§ **Task directions**: Look for the word "назначения". Copy every line of the listing where it occurs.

§ **Records supplied**:

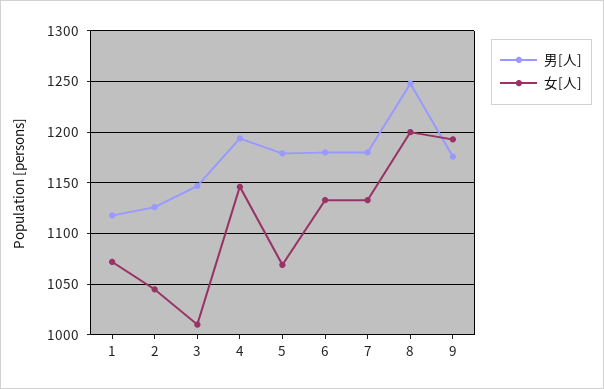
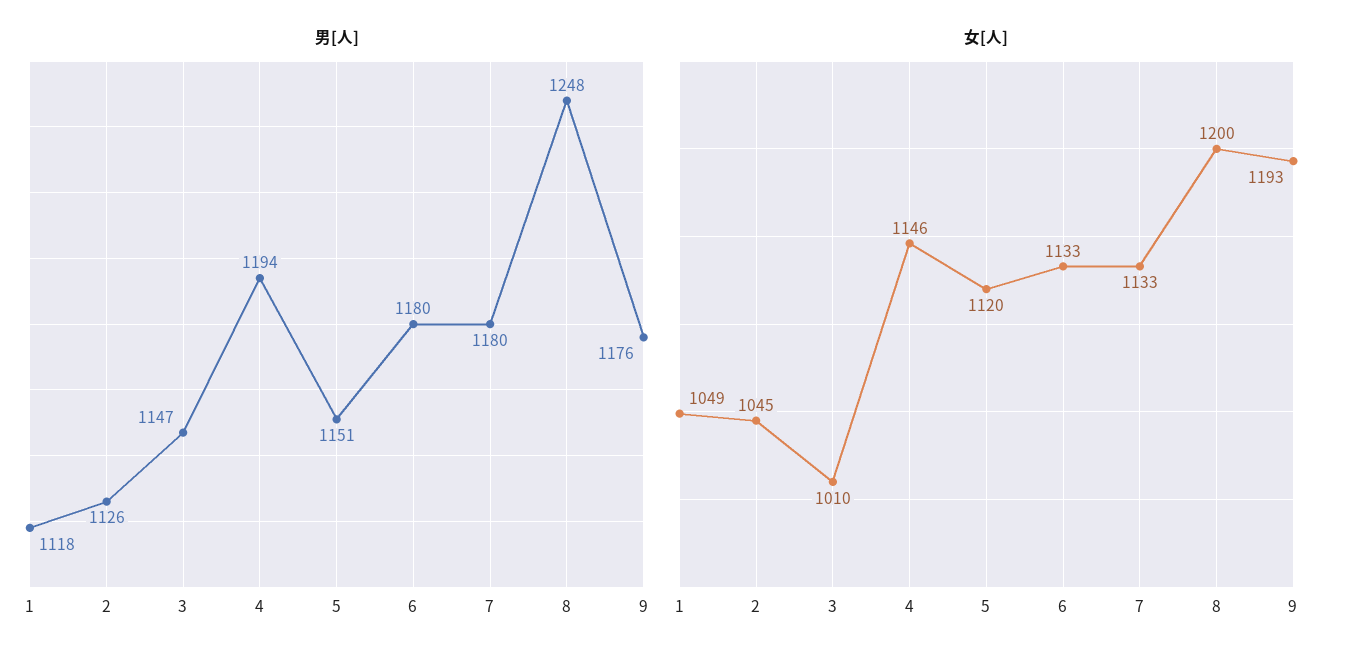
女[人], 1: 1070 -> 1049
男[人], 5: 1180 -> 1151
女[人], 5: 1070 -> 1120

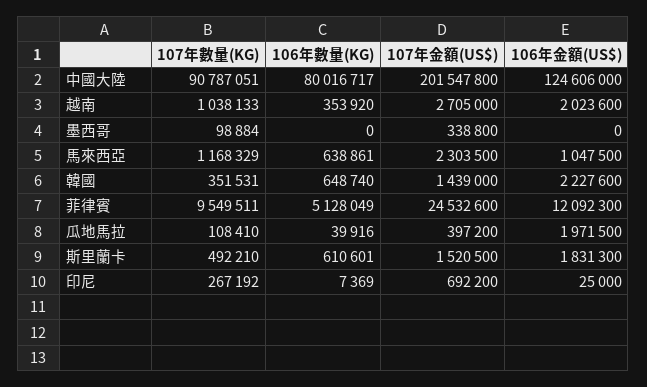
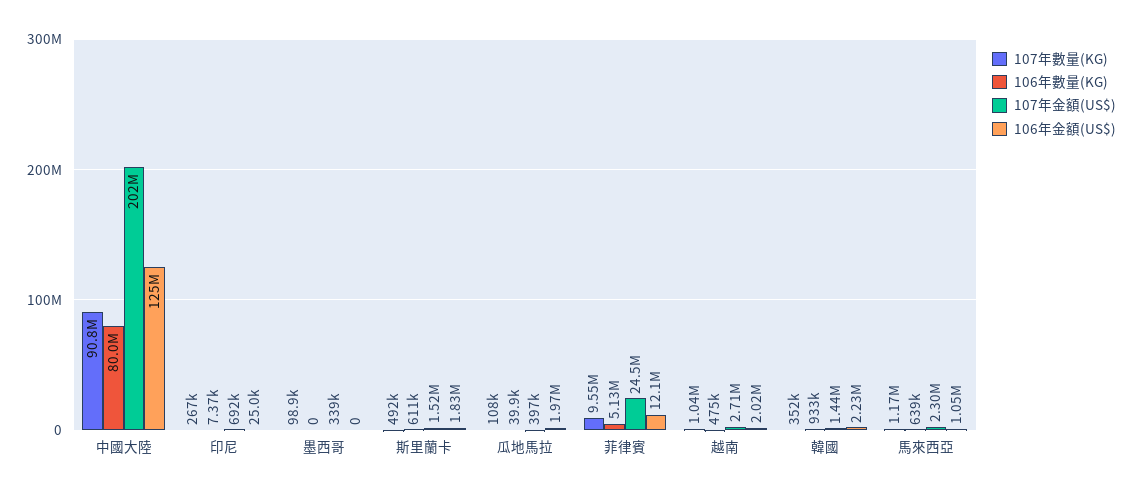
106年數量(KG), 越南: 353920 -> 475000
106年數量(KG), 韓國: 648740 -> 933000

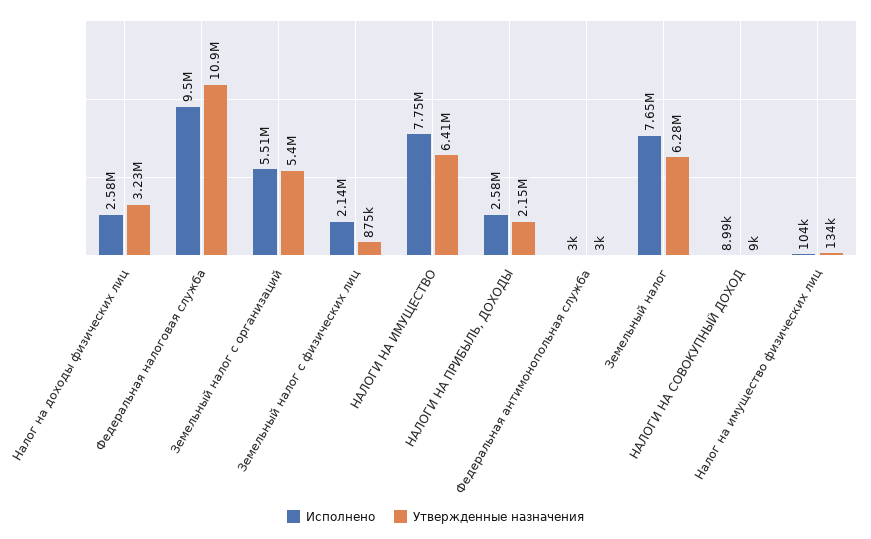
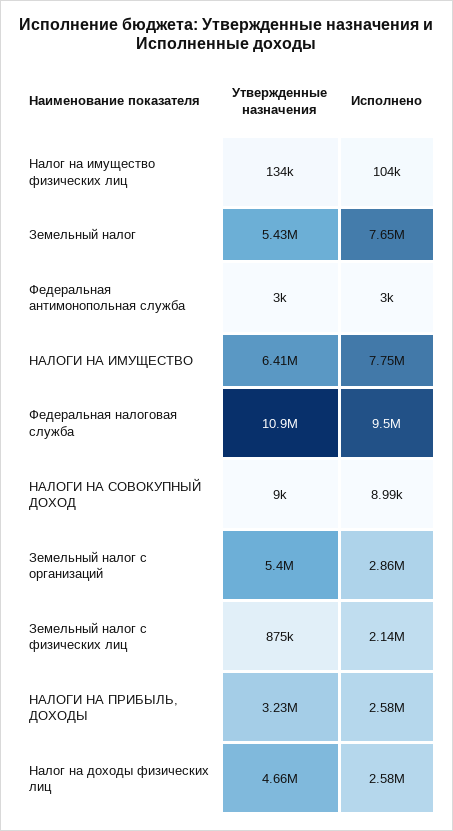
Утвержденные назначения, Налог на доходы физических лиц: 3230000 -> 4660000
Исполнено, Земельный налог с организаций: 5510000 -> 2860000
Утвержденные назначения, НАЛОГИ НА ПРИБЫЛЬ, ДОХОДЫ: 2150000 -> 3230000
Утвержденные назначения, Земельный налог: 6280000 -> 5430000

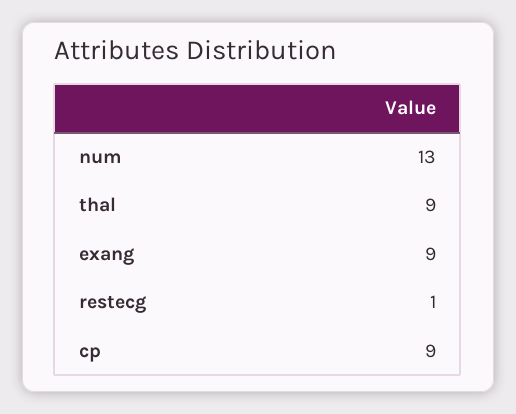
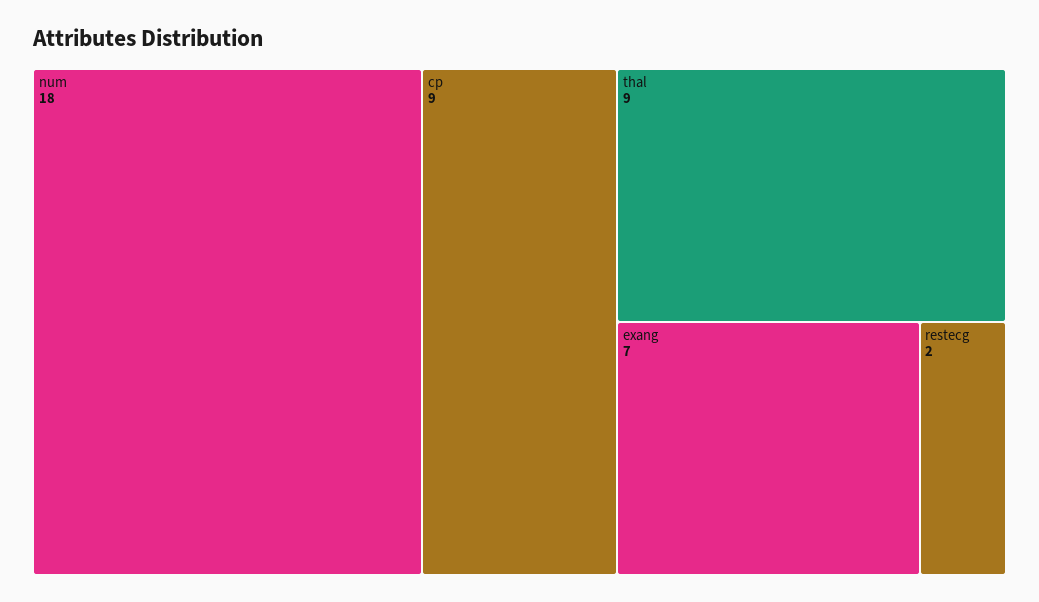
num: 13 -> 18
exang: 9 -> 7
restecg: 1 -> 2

§ **Answer space**:
Утвержденные назначения, Налог на доходы физических лиц: 3230000 -> 4660000
Утвержденные назначения, НАЛОГИ НА ПРИБЫЛЬ, ДОХОДЫ: 2150000 -> 3230000
Утвержденные назначения, Земельный налог: 6280000 -> 5430000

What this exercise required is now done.